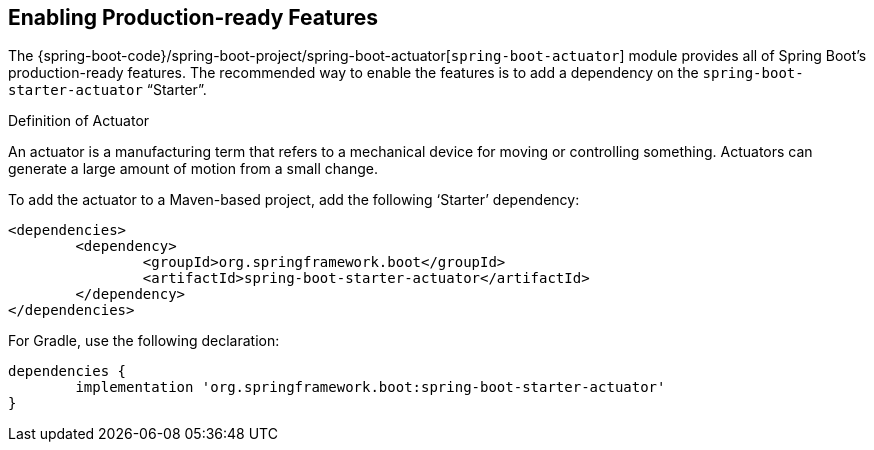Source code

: [[actuator.enabling]]
== Enabling Production-ready Features
The {spring-boot-code}/spring-boot-project/spring-boot-actuator[`spring-boot-actuator`] module provides all of Spring Boot's production-ready features.
The recommended way to enable the features is to add a dependency on the `spring-boot-starter-actuator` "`Starter`".

.Definition of Actuator
****
An actuator is a manufacturing term that refers to a mechanical device for moving or controlling something.
Actuators can generate a large amount of motion from a small change.
****

To add the actuator to a Maven-based project, add the following '`Starter`' dependency:

[source,xml,indent=0,subs="verbatim"]
----
	<dependencies>
		<dependency>
			<groupId>org.springframework.boot</groupId>
			<artifactId>spring-boot-starter-actuator</artifactId>
		</dependency>
	</dependencies>
----

For Gradle, use the following declaration:

[source,gradle,indent=0,subs="verbatim"]
----
	dependencies {
		implementation 'org.springframework.boot:spring-boot-starter-actuator'
	}
----

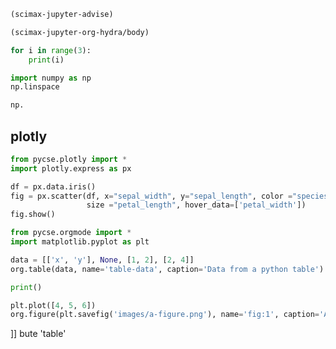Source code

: 



#+BEGIN_SRC emacs-lisp
(scimax-jupyter-advise)
#+END_SRC

#+RESULTS:

#+BEGIN_SRC emacs-lisp
(scimax-jupyter-org-hydra/body)
#+END_SRC

#+RESULTS:


#+PROPERTY: header-args:jupyter-python  :session jupyter-python-e02181d2ded88ae0d83fa376da2b35aa

#+BEGIN_SRC jupyter-python :results raw
for i in range(3):
    print(i)
#+END_SRC

#+RESULTS:
0
1
2



#+BEGIN_SRC jupyter-python
import numpy as np
np.linspace
#+END_SRC

#+RESULTS:
:RESULTS:
<function numpy.linspace(start, stop, num=50, endpoint=True, retstep=False, dtype=None, axis=0)>
:END:



#+RESULTS:

#+BEGIN_SRC jupyter-python
np.
#+END_SRC



** plotly

#+BEGIN_SRC jupyter-python
from pycse.plotly import *
import plotly.express as px

df = px.data.iris()
fig = px.scatter(df, x="sepal_width", y="sepal_length", color ="species",
                 size ="petal_length", hover_data=['petal_width'])
fig.show()
#+END_SRC

#+RESULTS:
:RESULTS:
# [goto error]

TypeErrorTraceback (most recent call last)
<ipython-input-8-ddd507e31254> in <module>
      5 fig = px.scatter(df, x="sepal_width", y="sepal_length", color ="species",
      6                  size ="petal_length", hover_data=['petal_width'])
----> 7 fig.show()

~/.local/lib/python3.8/site-packages/pycse/plotly.py in myshow(self, *args, **kwargs)
     28         f.write(html)
     29 
---> 30     display(FileLink(fhtml, result_html_suffix=""))
     31 
     32     return Image(pio.to_image(self, "png", engine="kaleido"))

TypeError: 'module' object is not callable
:END:

#+BEGIN_SRC jupyter-python
from pycse.orgmode import *
import matplotlib.pyplot as plt

data = [['x', 'y'], None, [1, 2], [2, 4]]
org.table(data, name='table-data', caption='Data from a python table')

print()

plt.plot([4, 5, 6])
org.figure(plt.savefig('images/a-figure.png'), name='fig:1', caption='A figure in org-mode')
#+END_SRC

#+RESULTS:
:RESULTS:
# [goto error]

AttributeErrorTraceback (most recent call last)
<ipython-input-9-1b87fd9b57c9> in <module>
      3 
      4 data = [['x', 'y'], None, [1, 2], [2, 4]]
----> 5 org.table(data, name='table-data', caption='Data from a python table')
      6 
      7 print()

AttributeError: module 'pycse.orgmode' has no attri [[** plotly

#+BEGIN_SRC jupyter-python
from pycse.plotly import *
import plotly.express as px

df = px.data.iris()
fig = px.scatter(df, x="sepal_width", y="sepal_length", color ="species",
                 size ="petal_length", hover_data=['petal_width'])
fig.show()
#+END_SRC

#+BEGIN_SRC jupyter-python
import pycse.orgmode as org
import matplotlib.pyplot as plt

data = [['x', 'y'], None, [1, 2], [2, 4]]
org.table(data, name='table-data', caption='Data from a python table')

print()

plt.plot([4, 5, 6])
org.figure(plt.savefig('images/a-figure.png'), name='fig:1', caption='A figure in org-mode')
#+END_SRC


*** test pyces
#+BEGIN_SRC jupyter-python
from pycse.plotly import *

import plotly.express as px
df = px.data.iris()
fig = px.scatter(df, x="sepal_width", y="sepal_length", color = "species", size = "petal_length", hover_data=['petal_width'])

fig.show()

#+END_SRC

#+RESULTS:
:RESULTS:
# [goto error]

TypeErrorTraceback (most recent call last)
<ipython-input-1-0de3666b2768> in <module>
      5 fig = px.scatter(df, x="sepal_width", y="sepal_length", color = "species", size = "petal_length", hover_data=['petal_width'])
      6 
----> 7 fig.show()

~/.local/lib/python3.8/site-packages/pycse/plotly.py in myshow(self, *args, **kwargs)
     28         f.write(html)
     29 
---> 30     display(FileLink(fhtml, result_html_suffix=""))
     31 
     32     return Image(pio.to_image(self, "png", engine="kaleido"))

TypeError: 'module' object is not callable
:END:






















]] bute 'table'
:END:


*** test pyces
#+BEGIN_SRC jupyter-python
from pycse.plotly import *

import plotly.express as px
df = px.data.iris()
fig = px.scatter(df, x="sepal_width", y="sepal_length", color = "species", size = "petal_length", hover_data=['petal_width'])

fig.show()

#+END_SRC

#+RESULTS:
:RESULTS:
# [goto error]

TypeErrorTraceback (most recent call last)
<ipython-input-1-0de3666b2768> in <module>
      5 fig = px.scatter(df, x="sepal_width", y="sepal_length", color = "species", size = "petal_length", hover_data=['petal_width'])
      6 
----> 7 fig.show()

~/.local/lib/python3.8/site-packages/pycse/plotly.py in myshow(self, *args, **kwargs)
     28         f.write(html)
     29 
---> 30     display(FileLink(fhtml, result_html_suffix=""))
     31 
     32     return Image(pio.to_image(self, "png", engine="kaleido"))

TypeError: 'module' object is not callable
:END:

********

:: Your goal ::
Where does the string "springframework" appear in the records? Copy every line that holds it.

:: Answer ::
			<groupId>org.springframework.boot</groupId>
		implementation 'org.springframework.boot:spring-boot-starter-actuator'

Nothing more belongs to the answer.